Generative AI Prompt Cache Efficiency Calculator
Quantify how cache hit rate, token volume, and marginal inference cost translate into avoided generation spend and faster response times for generative AI workloads.
Indicative estimator; validate results against production telemetry and financial systems before committing budgets.
Examples
- 250,000 requests, 850 tokens each, 42% hit rate, $2.40 per 1,000 tokens, 220 ms latency savings ⇒ $214,200 saved and 6.42 latency-hours avoided
- 90,000 requests, 1,200 tokens, 55% hit rate, $1.80 per 1,000 tokens ⇒ $106,920 saved
FAQ
Can I model semantic cache hit rates that vary by segment?
Yes. Run the calculator per user segment or workload profile with its observed hit rate and token size, then aggregate the savings in your reporting workbook.
How should I estimate the marginal token cost?
Blend provider API pricing, reserved capacity commitments, and infrastructure amortisation to determine an all-in cost per 1,000 tokens so the savings reflect actual cash impact.
What latency should I enter?
Use the measured end-to-end latency delta between cached and uncached responses, including model generation, post-processing, and network delivery. Leave it blank to focus purely on cost savings.

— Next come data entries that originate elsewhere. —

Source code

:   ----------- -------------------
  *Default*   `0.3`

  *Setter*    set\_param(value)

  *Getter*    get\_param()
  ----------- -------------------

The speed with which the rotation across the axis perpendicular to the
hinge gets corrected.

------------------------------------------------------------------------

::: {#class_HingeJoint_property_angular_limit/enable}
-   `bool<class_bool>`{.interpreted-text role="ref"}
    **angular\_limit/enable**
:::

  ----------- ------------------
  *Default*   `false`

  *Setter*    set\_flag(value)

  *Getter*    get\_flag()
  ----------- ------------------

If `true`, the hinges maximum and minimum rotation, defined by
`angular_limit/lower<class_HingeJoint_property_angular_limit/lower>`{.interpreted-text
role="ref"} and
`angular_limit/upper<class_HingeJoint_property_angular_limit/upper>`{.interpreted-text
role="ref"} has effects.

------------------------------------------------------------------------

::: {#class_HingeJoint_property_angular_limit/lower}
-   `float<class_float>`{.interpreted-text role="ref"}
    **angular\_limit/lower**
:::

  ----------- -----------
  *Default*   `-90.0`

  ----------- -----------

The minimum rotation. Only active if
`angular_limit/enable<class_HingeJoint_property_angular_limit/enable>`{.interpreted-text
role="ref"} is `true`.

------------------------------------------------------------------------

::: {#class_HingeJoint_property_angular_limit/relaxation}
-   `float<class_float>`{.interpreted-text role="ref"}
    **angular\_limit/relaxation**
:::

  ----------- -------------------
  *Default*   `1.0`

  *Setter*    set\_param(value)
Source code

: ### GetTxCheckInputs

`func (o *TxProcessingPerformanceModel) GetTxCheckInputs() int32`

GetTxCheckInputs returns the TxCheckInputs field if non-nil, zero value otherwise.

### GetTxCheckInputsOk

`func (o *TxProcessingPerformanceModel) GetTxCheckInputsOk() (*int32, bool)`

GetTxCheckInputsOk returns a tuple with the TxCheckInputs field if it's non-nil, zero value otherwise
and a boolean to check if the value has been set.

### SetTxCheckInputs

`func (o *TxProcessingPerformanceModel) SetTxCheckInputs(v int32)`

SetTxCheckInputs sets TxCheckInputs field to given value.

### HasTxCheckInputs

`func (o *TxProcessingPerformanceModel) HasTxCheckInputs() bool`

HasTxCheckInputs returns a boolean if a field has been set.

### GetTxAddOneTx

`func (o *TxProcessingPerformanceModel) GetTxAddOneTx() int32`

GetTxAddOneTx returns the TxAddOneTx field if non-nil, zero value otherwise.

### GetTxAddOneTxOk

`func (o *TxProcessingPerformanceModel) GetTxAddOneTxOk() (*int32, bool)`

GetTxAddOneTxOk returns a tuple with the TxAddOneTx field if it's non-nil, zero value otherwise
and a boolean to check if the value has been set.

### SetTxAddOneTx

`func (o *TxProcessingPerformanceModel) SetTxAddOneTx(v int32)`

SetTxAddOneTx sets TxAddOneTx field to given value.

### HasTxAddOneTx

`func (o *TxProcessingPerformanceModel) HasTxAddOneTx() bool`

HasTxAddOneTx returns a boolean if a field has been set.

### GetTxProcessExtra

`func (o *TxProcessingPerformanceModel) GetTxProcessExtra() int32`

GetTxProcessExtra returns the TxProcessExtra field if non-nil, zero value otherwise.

Does the tool account for cache storage costs?
Storage or embedding costs are not deducted automatically. Subtract ongoing cache infrastructure spend from the savings figure to compute net benefit.
Additional Information
- Avoided tokens equal total generation volume multiplied by the cache hit fraction.
- Cost savings reflect the difference between uncached spend and spend after removing cache hits.
- Latency savings convert milliseconds per cache hit into aggregate hours saved per analysis window.